Le Premier ministre démissionnaire a également rappelé que la France emprunte à des taux avantageux, et que toute remise en cause de sa signature aurait des conséquences désastreuses pour les ménages et les entreprises. Il a appelé à la responsabilité et au sérieux budgétaire.

Un duel estival qui s'installe

Cet échange s'inscrit dans une série de passes d'armes entre les deux hommes politiques. Depuis le début de l'été, Jean-Luc Mélenchon et Gabriel Attal s'affrontent régulièrement sur des sujets de société et de politique économique. Ce feuilleton estival semble loin de s'essouffler, chaque protagoniste cherchant à marquer des points auprès de son électorat.

Pour Jean-Luc Mélenchon, il s'agit de réaffirmer sa ligne anticapitaliste et de séduire les électeurs de gauche en vue des prochaines échéances électorales. Pour Gabriel Attal, il s'agit de défendre le bilan du gouvernement et de se positionner comme un rempart contre les « solutions dangereuses » proposées par l'extrême gauche.

Des conséquences économiques potentielles

Si la proposition de Jean-Luc Mélenchon était mise en œuvre, les conséquences pourraient être considérables.
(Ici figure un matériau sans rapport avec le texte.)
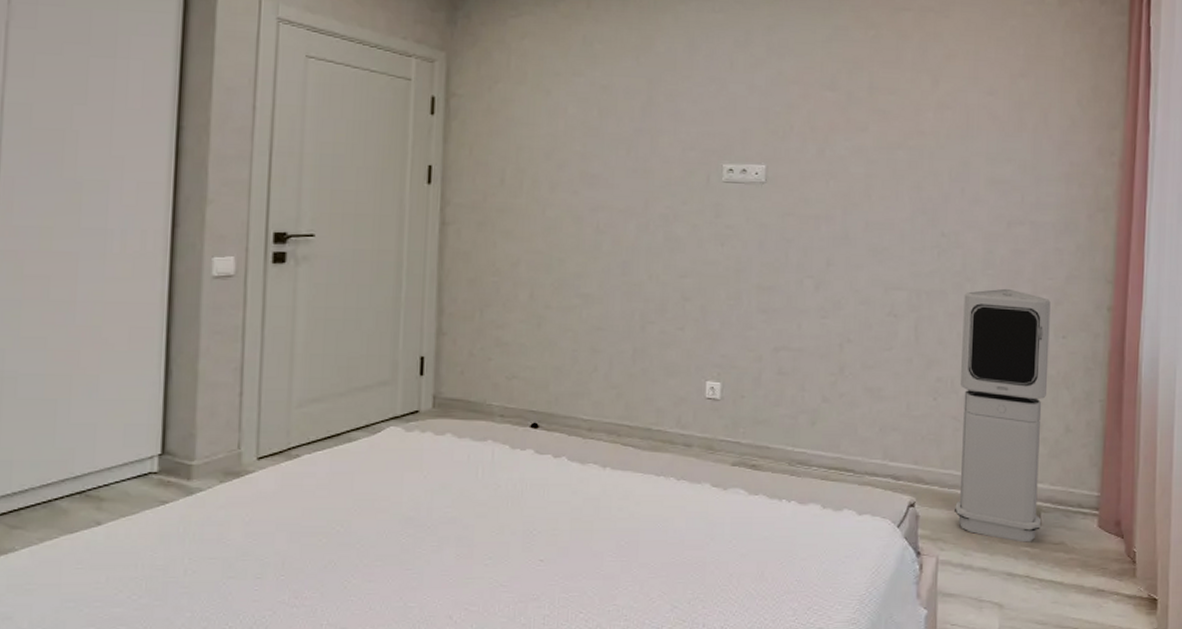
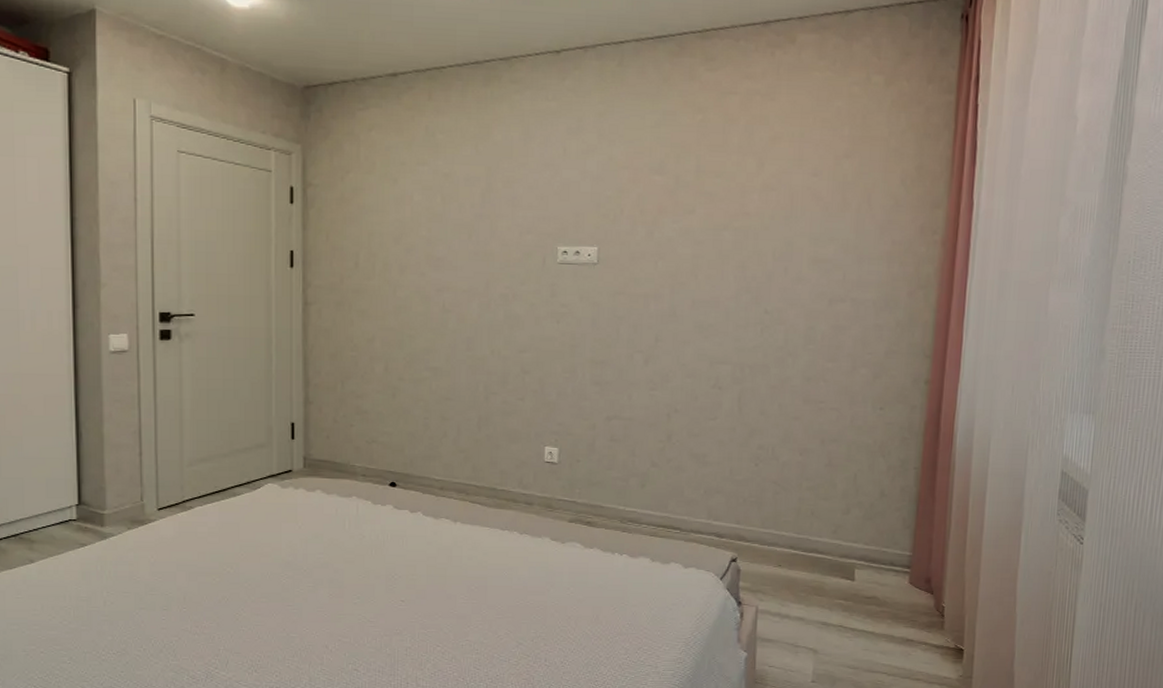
air purifier: present [955,288,1051,543] -> none [774,362,869,596]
Selon les économistes, une annulation unilatérale de la dette française provoquerait une crise de confiance sur les marchés, une hausse des taux d'intérêt et une dépréciation de l'euro. Les conséquences pour les Français seraient immédiates : hausse du coût du crédit, baisse du pouvoir d'achat, et possible récession.

Pour l'instant, cette proposition reste purement théorique, mais elle alimente le débat public et illustre les divergences profondes entre les différentes forces politiques sur la question de la dette. Le prochain épisode de ce feuilleton estival est attendu avec impatience, les deux hommes n'ayant pas fini de s'affronter.